**Prompt**
Copy the rows word for word, starting at the first one and ending with the line that contains "crop and rotate: top 36.435%".

[START]

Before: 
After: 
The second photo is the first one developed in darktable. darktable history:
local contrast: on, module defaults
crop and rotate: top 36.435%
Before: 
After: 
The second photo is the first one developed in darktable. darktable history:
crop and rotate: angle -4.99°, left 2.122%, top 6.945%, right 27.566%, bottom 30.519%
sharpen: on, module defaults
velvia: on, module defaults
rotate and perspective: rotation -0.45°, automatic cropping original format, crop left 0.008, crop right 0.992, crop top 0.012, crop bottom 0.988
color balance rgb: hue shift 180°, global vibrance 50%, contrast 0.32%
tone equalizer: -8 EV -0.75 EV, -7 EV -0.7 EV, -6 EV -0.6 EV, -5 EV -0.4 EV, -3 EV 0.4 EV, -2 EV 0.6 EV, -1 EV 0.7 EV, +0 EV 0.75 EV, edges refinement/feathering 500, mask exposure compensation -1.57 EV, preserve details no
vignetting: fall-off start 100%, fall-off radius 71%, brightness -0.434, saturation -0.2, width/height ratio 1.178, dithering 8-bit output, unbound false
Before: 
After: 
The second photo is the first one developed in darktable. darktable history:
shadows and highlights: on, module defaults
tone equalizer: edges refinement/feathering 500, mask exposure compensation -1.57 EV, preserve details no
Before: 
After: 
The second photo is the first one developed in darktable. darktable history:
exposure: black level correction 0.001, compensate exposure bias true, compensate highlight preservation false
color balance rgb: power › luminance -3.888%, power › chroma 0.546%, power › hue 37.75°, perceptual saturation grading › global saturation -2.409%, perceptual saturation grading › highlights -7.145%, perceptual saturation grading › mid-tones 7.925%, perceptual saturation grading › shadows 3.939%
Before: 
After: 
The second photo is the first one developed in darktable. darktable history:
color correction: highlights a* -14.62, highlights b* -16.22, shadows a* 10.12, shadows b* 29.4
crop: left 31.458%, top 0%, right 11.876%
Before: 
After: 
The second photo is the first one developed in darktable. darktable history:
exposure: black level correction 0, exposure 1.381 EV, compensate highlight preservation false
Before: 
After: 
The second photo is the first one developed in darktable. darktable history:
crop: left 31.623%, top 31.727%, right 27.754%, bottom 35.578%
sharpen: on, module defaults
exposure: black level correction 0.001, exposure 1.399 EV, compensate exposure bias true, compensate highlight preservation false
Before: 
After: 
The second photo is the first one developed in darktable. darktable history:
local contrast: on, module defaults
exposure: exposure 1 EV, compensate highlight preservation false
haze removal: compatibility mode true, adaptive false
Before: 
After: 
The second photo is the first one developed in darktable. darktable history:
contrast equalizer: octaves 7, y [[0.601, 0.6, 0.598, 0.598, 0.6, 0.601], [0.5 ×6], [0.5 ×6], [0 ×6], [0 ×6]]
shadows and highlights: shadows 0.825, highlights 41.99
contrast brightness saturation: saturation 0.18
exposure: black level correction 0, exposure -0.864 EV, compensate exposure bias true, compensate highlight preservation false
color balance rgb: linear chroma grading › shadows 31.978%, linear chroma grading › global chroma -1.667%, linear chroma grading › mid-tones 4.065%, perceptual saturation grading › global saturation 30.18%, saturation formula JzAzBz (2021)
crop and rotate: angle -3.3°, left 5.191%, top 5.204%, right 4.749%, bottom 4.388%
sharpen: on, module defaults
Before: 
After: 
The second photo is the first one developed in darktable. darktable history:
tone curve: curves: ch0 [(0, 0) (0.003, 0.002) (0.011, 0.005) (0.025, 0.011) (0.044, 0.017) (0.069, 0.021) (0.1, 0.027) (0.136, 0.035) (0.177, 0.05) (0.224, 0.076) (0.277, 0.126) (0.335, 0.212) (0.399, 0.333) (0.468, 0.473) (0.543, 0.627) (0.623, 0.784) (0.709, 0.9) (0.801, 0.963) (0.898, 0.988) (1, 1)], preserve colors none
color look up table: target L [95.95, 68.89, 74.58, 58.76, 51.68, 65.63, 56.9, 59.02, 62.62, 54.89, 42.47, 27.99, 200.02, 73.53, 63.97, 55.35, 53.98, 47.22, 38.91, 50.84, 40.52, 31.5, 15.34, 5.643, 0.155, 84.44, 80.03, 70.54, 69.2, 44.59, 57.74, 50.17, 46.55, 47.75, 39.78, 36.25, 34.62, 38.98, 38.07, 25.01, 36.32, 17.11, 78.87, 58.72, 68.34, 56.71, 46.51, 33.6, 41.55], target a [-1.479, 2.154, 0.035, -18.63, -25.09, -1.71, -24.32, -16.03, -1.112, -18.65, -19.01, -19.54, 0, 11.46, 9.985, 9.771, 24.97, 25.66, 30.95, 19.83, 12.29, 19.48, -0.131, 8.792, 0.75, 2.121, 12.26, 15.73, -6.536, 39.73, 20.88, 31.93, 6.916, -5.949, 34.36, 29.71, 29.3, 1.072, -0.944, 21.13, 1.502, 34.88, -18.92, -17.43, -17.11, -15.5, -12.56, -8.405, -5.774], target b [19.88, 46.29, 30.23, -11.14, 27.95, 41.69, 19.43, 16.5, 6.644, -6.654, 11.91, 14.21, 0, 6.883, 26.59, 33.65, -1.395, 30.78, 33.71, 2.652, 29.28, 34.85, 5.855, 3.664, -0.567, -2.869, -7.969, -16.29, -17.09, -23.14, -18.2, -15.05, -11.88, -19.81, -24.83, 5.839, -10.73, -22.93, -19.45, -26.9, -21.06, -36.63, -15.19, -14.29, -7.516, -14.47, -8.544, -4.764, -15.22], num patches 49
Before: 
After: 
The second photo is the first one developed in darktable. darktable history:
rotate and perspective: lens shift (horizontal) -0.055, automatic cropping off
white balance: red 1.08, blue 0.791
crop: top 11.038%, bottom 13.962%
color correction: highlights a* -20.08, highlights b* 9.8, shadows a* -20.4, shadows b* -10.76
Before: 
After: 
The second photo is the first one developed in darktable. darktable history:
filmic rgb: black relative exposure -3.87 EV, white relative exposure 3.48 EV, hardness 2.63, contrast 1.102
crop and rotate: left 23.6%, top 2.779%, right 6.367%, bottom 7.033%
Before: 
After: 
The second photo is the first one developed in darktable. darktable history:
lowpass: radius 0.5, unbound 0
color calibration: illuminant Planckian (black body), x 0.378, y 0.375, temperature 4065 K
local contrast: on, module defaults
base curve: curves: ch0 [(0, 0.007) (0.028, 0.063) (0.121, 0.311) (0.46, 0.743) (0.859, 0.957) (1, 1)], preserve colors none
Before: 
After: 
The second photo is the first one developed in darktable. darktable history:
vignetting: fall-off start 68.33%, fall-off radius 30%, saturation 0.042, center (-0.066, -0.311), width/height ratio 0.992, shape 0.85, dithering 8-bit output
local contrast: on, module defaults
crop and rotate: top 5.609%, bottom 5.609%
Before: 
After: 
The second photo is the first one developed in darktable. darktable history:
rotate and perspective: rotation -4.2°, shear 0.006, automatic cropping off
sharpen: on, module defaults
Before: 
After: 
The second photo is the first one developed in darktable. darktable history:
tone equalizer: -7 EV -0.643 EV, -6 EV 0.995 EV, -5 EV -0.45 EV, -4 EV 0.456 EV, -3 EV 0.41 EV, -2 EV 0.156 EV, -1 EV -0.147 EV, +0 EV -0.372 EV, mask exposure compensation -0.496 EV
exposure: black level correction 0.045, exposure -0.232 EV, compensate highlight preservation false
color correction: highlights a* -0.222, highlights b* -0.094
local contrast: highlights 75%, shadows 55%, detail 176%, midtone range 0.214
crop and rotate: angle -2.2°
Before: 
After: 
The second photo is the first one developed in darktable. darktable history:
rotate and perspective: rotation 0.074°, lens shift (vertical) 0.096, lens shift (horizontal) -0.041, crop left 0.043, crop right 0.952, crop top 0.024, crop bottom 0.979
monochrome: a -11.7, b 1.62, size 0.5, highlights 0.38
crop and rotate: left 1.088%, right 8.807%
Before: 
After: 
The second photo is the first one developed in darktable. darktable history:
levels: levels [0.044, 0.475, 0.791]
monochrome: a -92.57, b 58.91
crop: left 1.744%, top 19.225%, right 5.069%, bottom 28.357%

[END]

**Response to the task**
Before: 
After: 
The second photo is the first one developed in darktable. darktable history:
local contrast: on, module defaults
crop and rotate: top 36.435%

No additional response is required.